三井物産、"32人抜き新社長"誕生の理由

資源価格下落で逆風下での船出

4月から新社長に就任する安永氏

三井物産は1月20日、飯島彰己社長(64)が会長に退き、安永竜夫執行役員(54)が新社長に就任する人事を発表した。安永氏は役員序列で32人抜きを果たし、4月1日付けで三井物産トップの座につく。

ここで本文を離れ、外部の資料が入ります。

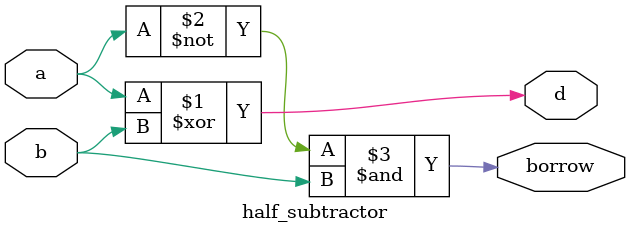
<source format=v>
`timescale 1ns/1ps
module half_subtractor (input a,
                       input b,
                       output reg d,
                       output reg borrow);

  assign d = a^b;
  assign borrow = (~a)&b;
  
  endmodule

</source>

もっとも、このタイミングでの社長交代に、サプライズはない。三井物産は6年周期で社長交代を行うのを通例としているからだ。2014年6月には、取締役でない執行役員からも社長を選出できるように定款を変更。候補者を若手執行役員にも広げ、社長レースを競わせてきた。

それでも、発表と同時に社内中で「まさか」という声が上がったのは、安永氏があまりに“ノーマーク”だったからだ。

「54歳の若さ」が決め手

飯島社長が「1年前に10人、昨年末に7人まで絞り、9日間の休みで決めた」という中には、事前の下馬評で大本命と言われてきたエネルギー畑出身の加藤広之専務(58)や、化学品畑出身の本坊吉博専務(57)なども、その胸中には残っていたようだ。ただ、最終的に1月15日の大安の日、安永氏へ禅譲の意向を告げた決め手は、「54歳の若さ」だったという。「私も58歳で就任したが、6年経つと、体力気力がかなりキツくなる。6年後の体力気力を、今と同じように維持できる人を選びたい、という視点だった」(飯島社長)。

 安永氏は、三井物産では初の世界銀行への出向や経営企画部長など、幅広い業務を経験している。直近では機械・輸送システム本部長として、ブラジルの貨物鉄道・港湾事業への投資決定なども手掛けてきたが、本流はエネルギープラントの輸出だ。ロシアのサハリン2のLNG(液化天然ガス)プロジェクトでは、1990年3月に米国三井物産のヒューストン支店に出向した初期と2003年のFID(最終投資決定)のタイミングという、2度にわたって携わった経験を持つ。